Friday, November 09, 2012

Penny Thoughts ‘12—Thunderball (1965) ***½


PG, 130 min.
Director: Terence Young
Writers: Richard Maibaum, John Hopkins, Jack Whittingham, Kevin McClory, Ian Fleming (novel)
Starring: Sean Connery, Claudine Auger, Adolfo Celi, Luciana Paluzzi, Rik Van Nutter, Guy Doleman, Molly Peters, Martine Beswick, Bernard Lee, Desmond Llewelyn, Lois Maxwell

There is something so raw about the first four Bond films. Bond is really a prototypical hero, and the casting of Sean Connery in the role was a masterstroke to capture that quality in the character. This was the last film to come out before the character really started to wink at himself and become aware of his own chauvinism and irreverence.


“Thunderball” is unique in the Bond franchise in that it is the only Bond movie that has ever been remade, as “Never Say Never Again” in 1983. Part of Connery’s contract gave him the rights to a remake, something I believe the producers never believed he would make good on. Like many remakes, the original is better, if extremely dated.

I’ve been slowly taking my kids through the Bond movies in no particular order. I’m trying to build the same passion in Bond for them that I have for the franchise. I’ve started them out with some of the best ones. This is their third. Hopefully by the time we get to the more questionable titles they’ll be sold enough not to care.

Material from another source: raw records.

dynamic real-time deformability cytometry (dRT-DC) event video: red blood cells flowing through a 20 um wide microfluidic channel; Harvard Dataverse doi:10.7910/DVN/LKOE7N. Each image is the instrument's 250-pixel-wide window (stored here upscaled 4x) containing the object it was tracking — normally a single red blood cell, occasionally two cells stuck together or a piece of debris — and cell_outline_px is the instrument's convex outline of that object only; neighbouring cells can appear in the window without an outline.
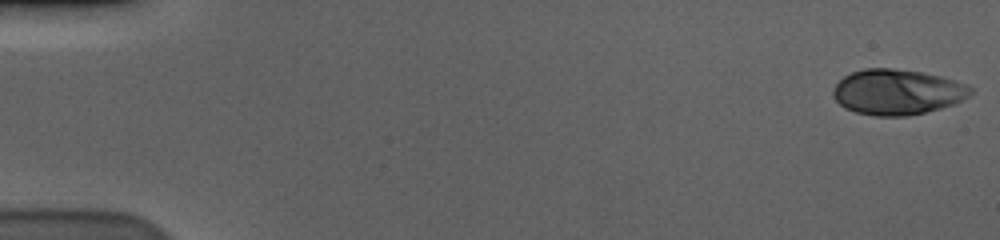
{"species": "human", "species_latin": "Homo sapiens", "temperature_condition": "cold", "stored_images_in_passage": 57, "camera_frame_rate_fps": 3000, "um_per_image_px": 0.085, "donor": {"sex": "male"}, "frame": {"image": 1, "passage_image": 1, "time_ms": 0.0, "image_size_px": [1000, 240], "cell_outline_px": [[972, 92], [964, 100], [940, 108], [908, 116], [876, 116], [856, 112], [844, 108], [832, 96], [832, 88], [844, 76], [852, 72], [864, 68], [892, 68], [920, 72], [940, 76], [968, 84], [972, 88]], "centroid_in_image_um": [76.25, 7.82], "position_along_channel_um": 8.7, "area_um2": 36.41}}
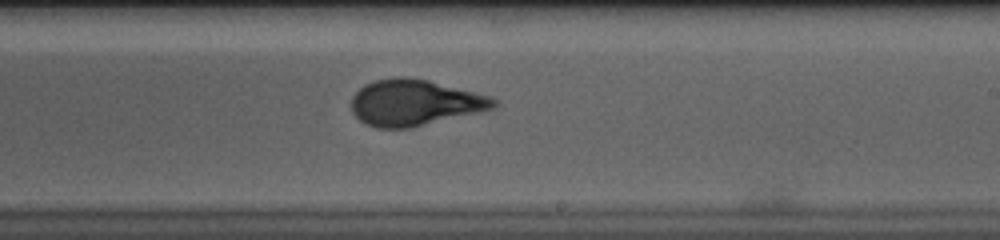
{"frame": {"image": 2, "passage_image": 35, "time_ms": 11.333, "image_size_px": [1000, 240], "cell_outline_px": [[500, 104], [492, 108], [480, 112], [408, 128], [376, 128], [364, 124], [352, 112], [352, 96], [364, 84], [376, 80], [428, 80], [488, 96], [500, 100]], "centroid_in_image_um": [35.25, 8.77], "position_along_channel_um": 253.7, "area_um2": 37.22}}
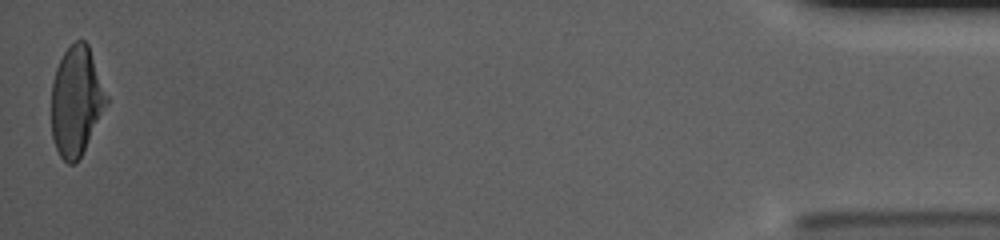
{"frame": {"image": 3, "passage_image": 57, "time_ms": 18.667, "image_size_px": [1000, 240], "cell_outline_px": [[108, 104], [80, 156], [72, 164], [68, 164], [60, 156], [56, 148], [52, 136], [52, 80], [56, 68], [64, 52], [76, 40], [84, 40], [88, 44], [108, 96]], "centroid_in_image_um": [6.49, 8.57], "position_along_channel_um": 428.7, "area_um2": 34.8}, "authors_computed_cell_mechanics": {"area_um2": 36.414, "velocity_mm_per_s": 3.5973, "shape_relaxation_time_tau1_ms": 4.094, "shape_relaxation_time_tau2_ms": null, "deformation_change_tau1": 0.1772, "deformation_change_tau2": null}}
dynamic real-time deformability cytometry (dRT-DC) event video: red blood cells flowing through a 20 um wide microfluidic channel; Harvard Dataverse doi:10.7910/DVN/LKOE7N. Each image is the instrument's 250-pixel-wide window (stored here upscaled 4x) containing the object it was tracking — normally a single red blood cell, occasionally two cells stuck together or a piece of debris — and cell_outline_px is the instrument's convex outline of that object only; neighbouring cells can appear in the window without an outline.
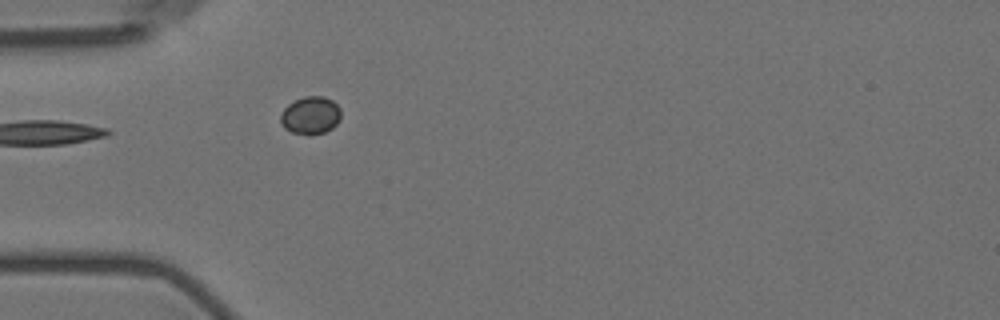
{"species": "Egyptian fruit bat (a non-hibernating species)", "species_latin": "Rousettus aegyptiacus", "temperature_condition": "room temperature", "stored_images_in_passage": 1, "camera_frame_rate_fps": 3000, "um_per_image_px": 0.085, "animal": {"sex": "female"}, "frame": {"image": 1, "passage_image": 1, "time_ms": 0.0, "image_size_px": [1000, 320], "cell_outline_px": [[340, 120], [332, 128], [324, 132], [308, 136], [292, 132], [284, 128], [280, 120], [280, 116], [284, 108], [288, 104], [304, 96], [324, 96], [332, 100], [340, 108]], "centroid_in_image_um": [26.39, 9.81], "position_along_channel_um": 58.6, "area_um2": 13.35}}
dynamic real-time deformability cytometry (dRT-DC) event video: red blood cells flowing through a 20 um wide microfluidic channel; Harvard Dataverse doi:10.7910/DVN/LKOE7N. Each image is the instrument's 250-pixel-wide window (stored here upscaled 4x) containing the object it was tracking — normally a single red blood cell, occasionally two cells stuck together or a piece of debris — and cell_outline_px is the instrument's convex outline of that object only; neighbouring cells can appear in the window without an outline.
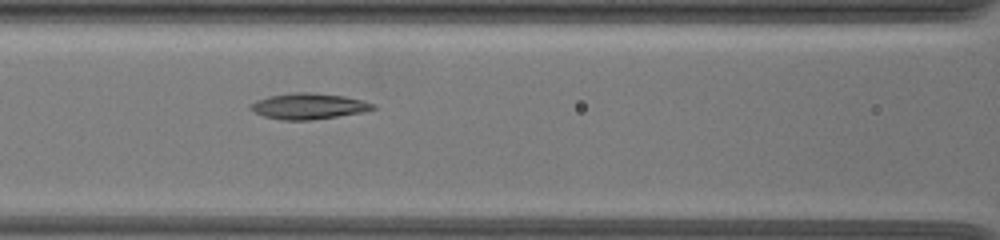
{"species": "common noctule bat (a hibernating species)", "species_latin": "Nyctalus noctula", "temperature_condition": "warm", "stored_images_in_passage": 22, "camera_frame_rate_fps": 3000, "um_per_image_px": 0.085, "animal": {"sex": "female", "body_mass_g": 19.5, "forearm_length_mm": 54.1}, "frame": {"image": 1, "passage_image": 6, "time_ms": 2.0, "image_size_px": [1000, 240], "cell_outline_px": [[376, 108], [364, 112], [312, 120], [280, 120], [264, 116], [248, 108], [256, 100], [268, 96], [296, 92], [308, 92], [344, 96], [364, 100], [376, 104]], "centroid_in_image_um": [26.26, 9.03], "position_along_channel_um": 140.3, "area_um2": 18.5}}
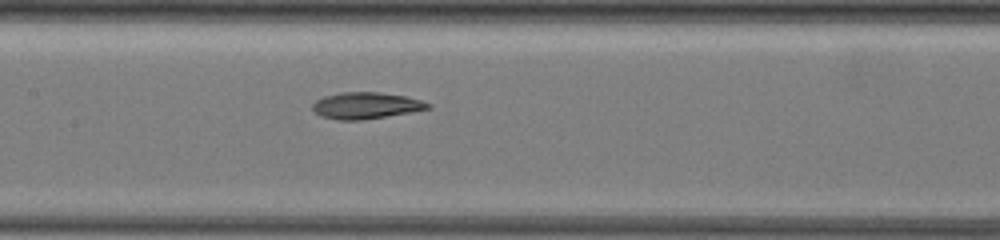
{"frame": {"image": 2, "passage_image": 10, "time_ms": 3.0, "image_size_px": [1000, 240], "cell_outline_px": [[432, 108], [388, 116], [364, 120], [336, 120], [320, 116], [312, 108], [312, 104], [316, 100], [324, 96], [340, 92], [380, 92], [404, 96], [420, 100], [432, 104]], "centroid_in_image_um": [31.09, 8.97], "position_along_channel_um": 176.3, "area_um2": 17.92}}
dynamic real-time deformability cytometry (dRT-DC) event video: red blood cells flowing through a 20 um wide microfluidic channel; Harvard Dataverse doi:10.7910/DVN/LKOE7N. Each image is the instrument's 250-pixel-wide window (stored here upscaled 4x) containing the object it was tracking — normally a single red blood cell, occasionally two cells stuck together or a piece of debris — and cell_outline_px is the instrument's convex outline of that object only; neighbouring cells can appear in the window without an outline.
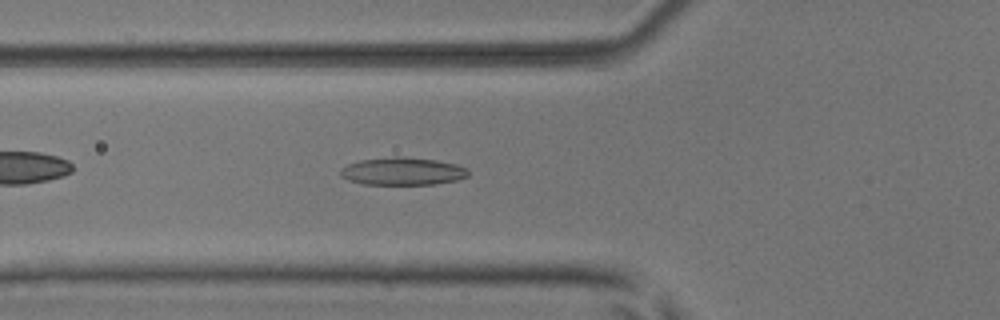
{"species": "common noctule bat (a hibernating species)", "species_latin": "Nyctalus noctula", "temperature_condition": "room temperature", "stored_images_in_passage": 39, "camera_frame_rate_fps": 3000, "um_per_image_px": 0.085, "animal": {"sex": "male", "body_mass_g": 17.9, "forearm_length_mm": 54.2}, "frame": {"image": 1, "passage_image": 6, "time_ms": 1.667, "image_size_px": [1000, 320], "cell_outline_px": [[468, 176], [456, 180], [432, 184], [364, 184], [348, 180], [340, 176], [340, 168], [348, 164], [360, 160], [392, 156], [400, 156], [436, 160], [456, 164], [468, 168]], "centroid_in_image_um": [34.2, 14.55], "position_along_channel_um": 91.6, "area_um2": 20.63}}
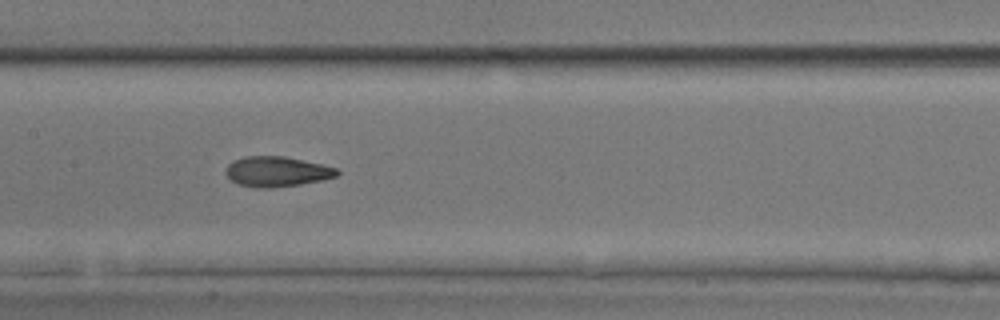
{"frame": {"image": 2, "passage_image": 13, "time_ms": 4.0, "image_size_px": [1000, 320], "cell_outline_px": [[340, 172], [336, 176], [324, 180], [300, 184], [272, 188], [256, 188], [236, 184], [224, 172], [224, 168], [232, 160], [244, 156], [284, 156], [320, 164], [336, 168]], "centroid_in_image_um": [23.48, 14.59], "position_along_channel_um": 183.9, "area_um2": 19.71}}
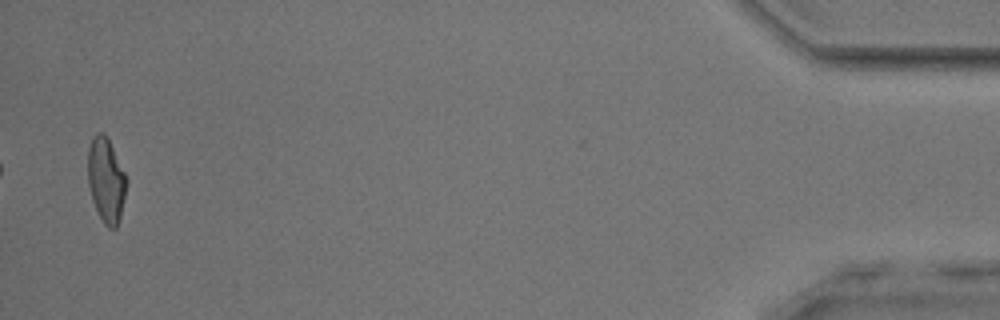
{"frame": {"image": 3, "passage_image": 38, "time_ms": 12.333, "image_size_px": [1000, 320], "cell_outline_px": [[128, 180], [120, 216], [116, 228], [108, 228], [104, 224], [92, 200], [88, 184], [88, 148], [92, 136], [96, 132], [104, 132]], "centroid_in_image_um": [9.0, 15.3], "position_along_channel_um": 426.2, "area_um2": 18.84}, "authors_computed_cell_mechanics": {"area_um2": 19.2474, "velocity_mm_per_s": 3.9493, "shape_relaxation_time_tau1_ms": 6.3909, "shape_relaxation_time_tau2_ms": 2.0726, "deformation_change_tau1": 0.1976, "deformation_change_tau2": 0.0861}}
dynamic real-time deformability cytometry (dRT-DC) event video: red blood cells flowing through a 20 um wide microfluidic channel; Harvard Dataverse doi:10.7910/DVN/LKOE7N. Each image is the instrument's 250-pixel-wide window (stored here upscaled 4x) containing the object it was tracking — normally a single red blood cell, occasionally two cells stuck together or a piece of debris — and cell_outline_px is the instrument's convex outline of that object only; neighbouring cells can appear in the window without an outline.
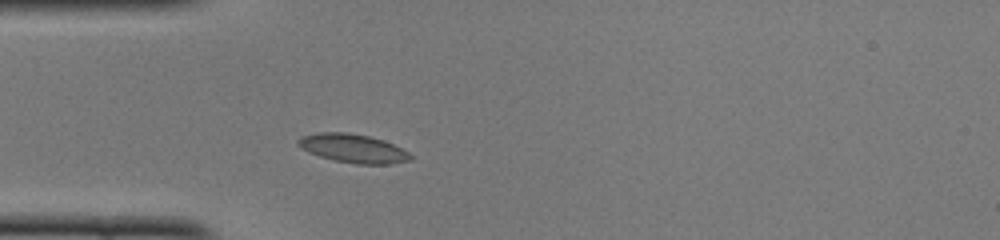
{"species": "common noctule bat (a hibernating species)", "species_latin": "Nyctalus noctula", "temperature_condition": "cold", "stored_images_in_passage": 36, "camera_frame_rate_fps": 3000, "um_per_image_px": 0.085, "animal": {"sex": "female", "body_mass_g": 22.0, "forearm_length_mm": 56.7}, "frame": {"image": 1, "passage_image": 1, "time_ms": 0.0, "image_size_px": [1000, 240], "cell_outline_px": [[412, 160], [388, 164], [356, 164], [336, 160], [320, 156], [308, 152], [300, 148], [296, 144], [296, 140], [300, 136], [320, 132], [344, 132], [368, 136], [392, 144], [408, 152], [412, 156]], "centroid_in_image_um": [29.95, 12.61], "position_along_channel_um": 55.0, "area_um2": 18.61}}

Anyway, back to “Thunderball”. This was one of the last Bond movies I ever came to see. I saw the remake first. It is unique in the Bond series and in films as a whole because if its extended underwater battle sequences. In the remake, much of the action was brought above water into a cave/villain’s lair location. Here they’re content to make due with the slow motion fisticuffs of underwater hand-to-hand combat. Amazingly, it actually works. There are legions of good guys and bad guys that find their deaths under the sea here, with harpoons to the chest, cutting of the oxygen tank lines, and concussive underwater explosions. It’s all really quite impressive. That wasn’t lost on my kids either.

Not until the casting of the current Bond, Daniel Craig, has the series had a Bond as serious as Connery was in the first four movies, or as flawed. This is a hero with ego problems and others of the self-abusive nature. I’m glad Craig has brought those elements back to the role. It’s easy to see the connection between his Bond and Connery’s. The others just don’t have the same edge.